The G20, a grouping of 19 countries as well as the European Union and the African Union, is deeply divided on key issues from Russia’s war in Ukraine to climate change.

World leaders have also been split on how to respond to the dramatic policy shifts from Washington since the return of US President Donald Trump.

“As the G20 we must continue to advocate for diplomatic solutions to conflicts,” Ramaphosa said.

“I think it is important that we should remember that cooperation is our greatest strength,” he added. “Let us seek to find common ground through constructive engagement.”

A curtain-raiser to the G20 summit in November, the meeting was attended by top diplomats including Russian Foreign Minister Sergei Lavrov, his Chinese and Indian counterparts as well as European envoys like France’s Jean-Noel Barrot and Britain’s David Lammy.

But the group’s richest member, the United States, was only represented by Dana Brown, the deputy chief of mission at the American embassy in Pretoria, after Rubio skipped the meeting amid disputes with the host nation over several policy issues.

Pretoria has in particular come under fire from Washington for leading a case at the International Court of Justice accusing Israel of “genocidal” acts in its Gaza offensive, which Israel has denied.

US Secretary of Treasury Scott Bessent announced on Thursday that he would also not attend the G20 meeting of finance ministers and central bank governors in Cape Town next week.
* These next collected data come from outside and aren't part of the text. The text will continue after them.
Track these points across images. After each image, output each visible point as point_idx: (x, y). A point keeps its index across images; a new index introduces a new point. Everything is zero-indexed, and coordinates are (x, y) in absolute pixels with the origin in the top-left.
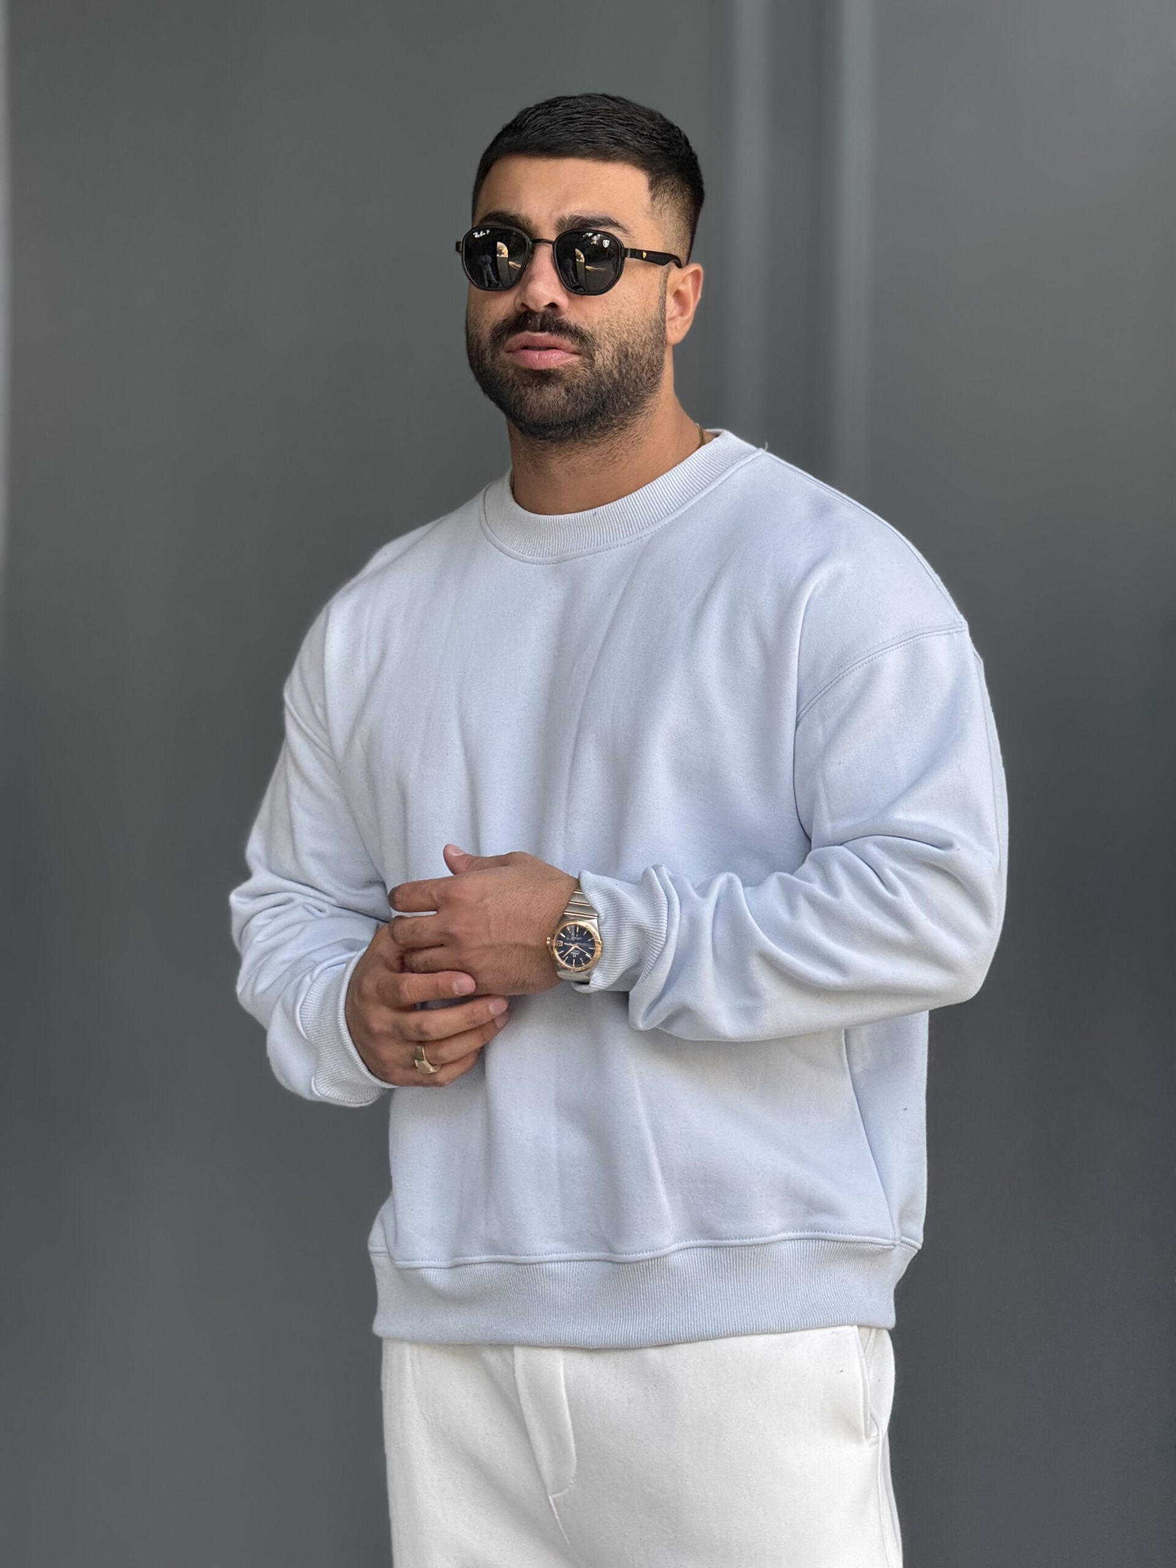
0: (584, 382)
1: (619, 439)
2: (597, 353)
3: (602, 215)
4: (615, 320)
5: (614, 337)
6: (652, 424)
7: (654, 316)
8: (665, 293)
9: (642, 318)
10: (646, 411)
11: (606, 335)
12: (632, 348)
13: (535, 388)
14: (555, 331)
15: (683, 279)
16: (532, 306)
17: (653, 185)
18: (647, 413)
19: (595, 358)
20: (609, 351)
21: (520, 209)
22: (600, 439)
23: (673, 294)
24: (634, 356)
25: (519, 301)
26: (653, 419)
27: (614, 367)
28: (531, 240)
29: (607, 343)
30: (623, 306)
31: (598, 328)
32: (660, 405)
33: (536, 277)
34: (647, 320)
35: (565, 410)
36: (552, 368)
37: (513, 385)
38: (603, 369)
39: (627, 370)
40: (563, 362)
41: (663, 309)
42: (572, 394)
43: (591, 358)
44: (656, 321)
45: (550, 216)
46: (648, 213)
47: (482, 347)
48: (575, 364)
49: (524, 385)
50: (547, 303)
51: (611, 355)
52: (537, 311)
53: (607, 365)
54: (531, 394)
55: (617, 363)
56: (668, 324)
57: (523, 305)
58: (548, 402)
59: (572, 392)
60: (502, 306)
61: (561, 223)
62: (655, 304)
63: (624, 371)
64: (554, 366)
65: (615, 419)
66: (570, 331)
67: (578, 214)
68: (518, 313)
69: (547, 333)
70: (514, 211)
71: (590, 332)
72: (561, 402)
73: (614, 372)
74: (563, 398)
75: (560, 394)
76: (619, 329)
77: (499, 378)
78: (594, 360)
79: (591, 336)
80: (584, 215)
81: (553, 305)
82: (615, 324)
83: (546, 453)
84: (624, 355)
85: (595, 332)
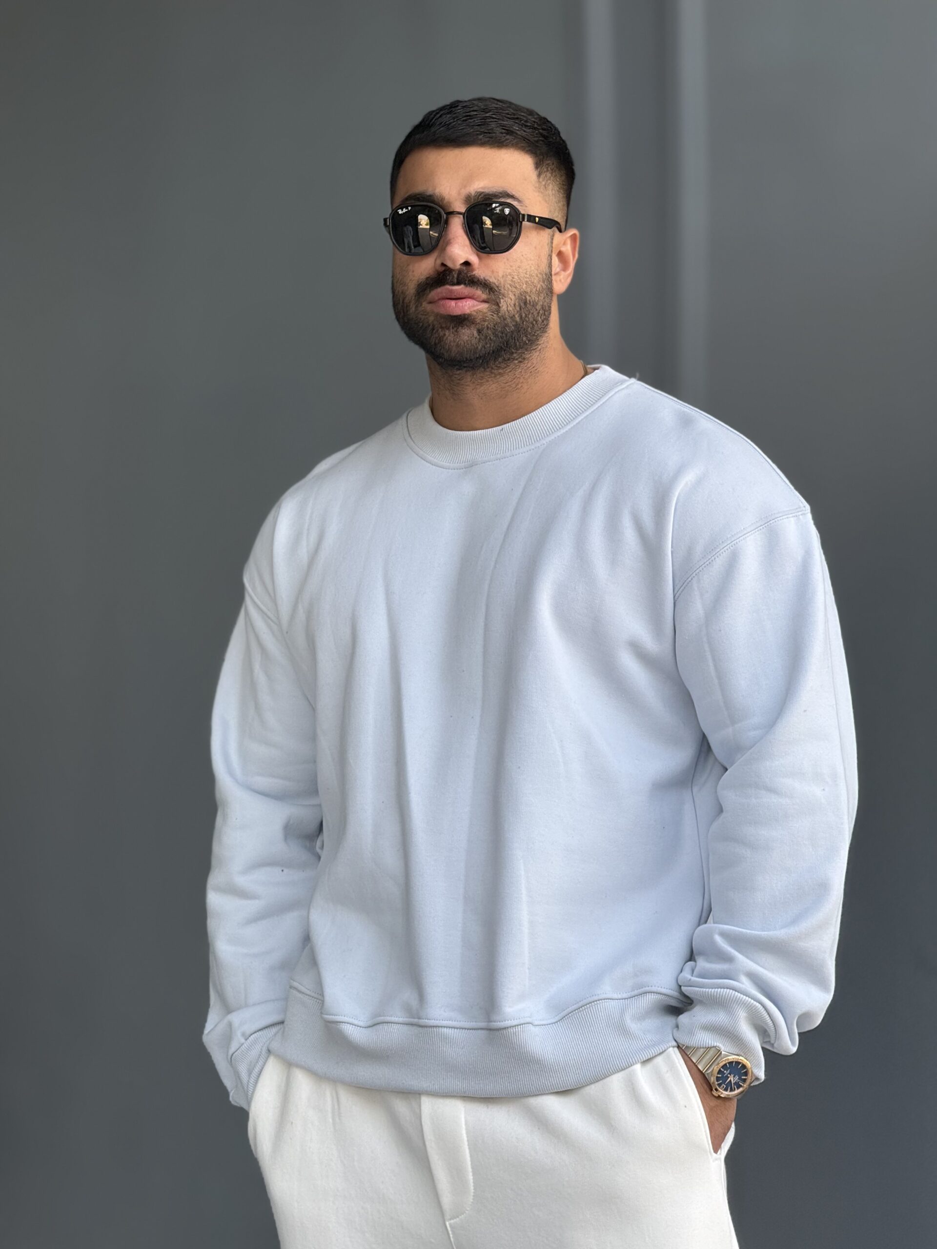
0: (492, 325)
1: (520, 370)
2: (502, 300)
3: (501, 190)
4: (516, 273)
5: (516, 288)
6: (545, 358)
7: (544, 270)
8: (552, 251)
9: (536, 272)
10: (540, 347)
11: (509, 286)
12: (530, 296)
13: (451, 330)
14: (469, 284)
15: (564, 241)
16: (449, 264)
17: (537, 165)
18: (540, 350)
19: (501, 305)
20: (511, 300)
21: (435, 189)
22: (505, 370)
23: (556, 254)
24: (532, 303)
25: (439, 262)
26: (545, 353)
27: (516, 312)
28: (445, 213)
29: (510, 293)
30: (521, 262)
31: (502, 281)
32: (550, 343)
33: (452, 241)
34: (540, 273)
35: (477, 347)
36: (466, 313)
37: (433, 329)
38: (507, 313)
39: (526, 315)
40: (475, 308)
41: (550, 266)
42: (482, 334)
43: (498, 304)
44: (546, 274)
45: (459, 194)
46: (536, 187)
47: (407, 300)
48: (485, 311)
49: (442, 328)
50: (462, 261)
51: (513, 302)
52: (453, 268)
53: (510, 310)
54: (449, 336)
55: (518, 309)
56: (554, 278)
57: (443, 265)
58: (464, 341)
59: (482, 332)
60: (425, 267)
61: (468, 198)
62: (545, 261)
63: (524, 315)
64: (468, 311)
65: (516, 353)
66: (481, 284)
67: (483, 191)
68: (437, 271)
69: (462, 286)
70: (430, 192)
71: (497, 284)
72: (474, 342)
73: (516, 316)
74: (476, 338)
75: (473, 335)
76: (519, 281)
77: (421, 324)
78: (499, 307)
79: (498, 287)
80: (487, 191)
81: (467, 264)
82: (516, 277)
83: (462, 382)
84: (524, 303)
85: (500, 284)
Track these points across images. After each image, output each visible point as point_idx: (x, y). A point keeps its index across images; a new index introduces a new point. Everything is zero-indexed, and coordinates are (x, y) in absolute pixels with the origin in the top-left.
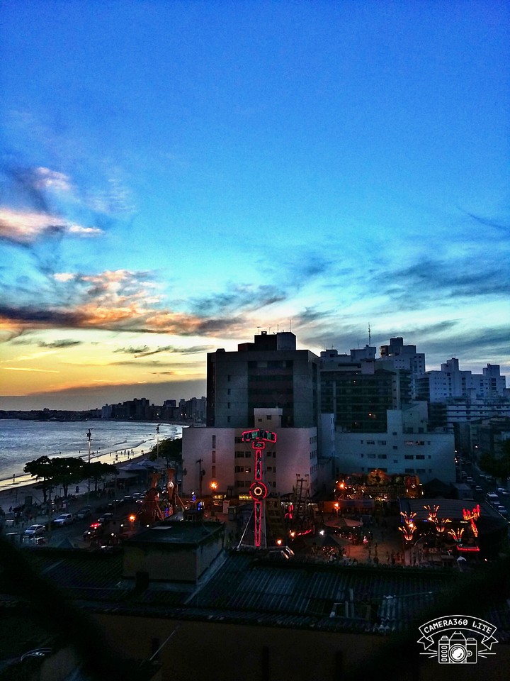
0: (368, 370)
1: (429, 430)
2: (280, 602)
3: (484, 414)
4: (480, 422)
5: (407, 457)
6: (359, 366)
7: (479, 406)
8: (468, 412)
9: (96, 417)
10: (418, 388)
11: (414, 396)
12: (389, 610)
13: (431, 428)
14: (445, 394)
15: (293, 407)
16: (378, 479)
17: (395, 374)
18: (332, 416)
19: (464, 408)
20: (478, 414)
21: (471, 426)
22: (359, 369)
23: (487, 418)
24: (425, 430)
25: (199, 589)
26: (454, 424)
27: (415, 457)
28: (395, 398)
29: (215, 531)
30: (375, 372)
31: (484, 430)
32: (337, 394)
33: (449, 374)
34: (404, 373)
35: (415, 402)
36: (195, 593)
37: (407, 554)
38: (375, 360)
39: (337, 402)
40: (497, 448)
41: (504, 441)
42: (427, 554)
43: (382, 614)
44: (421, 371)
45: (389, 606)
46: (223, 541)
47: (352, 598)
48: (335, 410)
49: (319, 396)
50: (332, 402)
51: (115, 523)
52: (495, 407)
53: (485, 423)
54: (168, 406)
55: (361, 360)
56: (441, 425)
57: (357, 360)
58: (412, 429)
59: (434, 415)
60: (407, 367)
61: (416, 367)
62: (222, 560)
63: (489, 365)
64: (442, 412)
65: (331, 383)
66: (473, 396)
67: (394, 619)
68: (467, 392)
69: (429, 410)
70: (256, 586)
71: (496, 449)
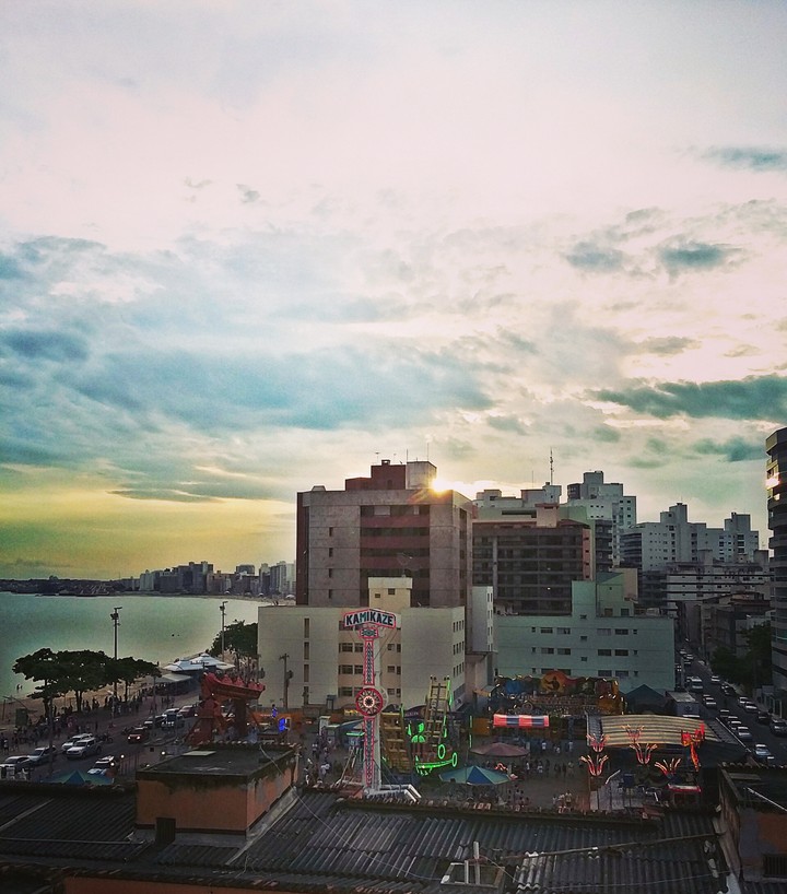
0: (546, 521)
1: (637, 612)
2: (370, 861)
3: (724, 589)
4: (716, 601)
5: (601, 653)
6: (534, 514)
7: (716, 576)
8: (700, 586)
9: (130, 590)
10: (623, 549)
11: (616, 562)
12: (531, 874)
13: (640, 610)
14: (666, 558)
15: (429, 576)
16: (556, 685)
17: (587, 527)
18: (490, 590)
19: (694, 579)
20: (715, 588)
21: (703, 607)
22: (533, 520)
23: (728, 595)
24: (631, 613)
25: (250, 843)
26: (678, 603)
27: (613, 653)
28: (588, 564)
29: (279, 757)
30: (558, 524)
31: (721, 614)
32: (498, 557)
33: (672, 528)
34: (602, 526)
35: (618, 570)
36: (245, 849)
37: (594, 795)
38: (557, 506)
39: (499, 570)
40: (741, 640)
41: (751, 629)
42: (624, 797)
43: (521, 881)
44: (629, 523)
45: (532, 867)
46: (293, 773)
47: (477, 856)
48: (495, 582)
49: (470, 560)
50: (491, 569)
51: (152, 750)
52: (741, 578)
53: (724, 603)
54: (242, 574)
55: (536, 505)
56: (657, 605)
57: (530, 506)
58: (611, 610)
59: (648, 590)
60: (608, 516)
61: (621, 517)
62: (291, 799)
63: (734, 515)
64: (658, 586)
65: (489, 540)
66: (708, 562)
67: (536, 886)
68: (699, 555)
69: (640, 583)
70: (338, 839)
71: (739, 643)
The first G20 presidency by an African nation was an opportunity for the continent to be “heard on critical global issues, like sustainable development, the digital economy and the shift toward green energy”, Ramaphosa said.

South Africa’s priorities for its presidency of the powerful grouping included finding ways to scale up resilience to climate disasters and improving “debt sustainability” for developing countries.

It also wanted to mobilise finance for a “just energy transition” in which countries most responsible for climate change support those least responsible, he said. “G20 leaders should secure agreement on increasing the quality and quantity of climate finance flows to developing economy countries.”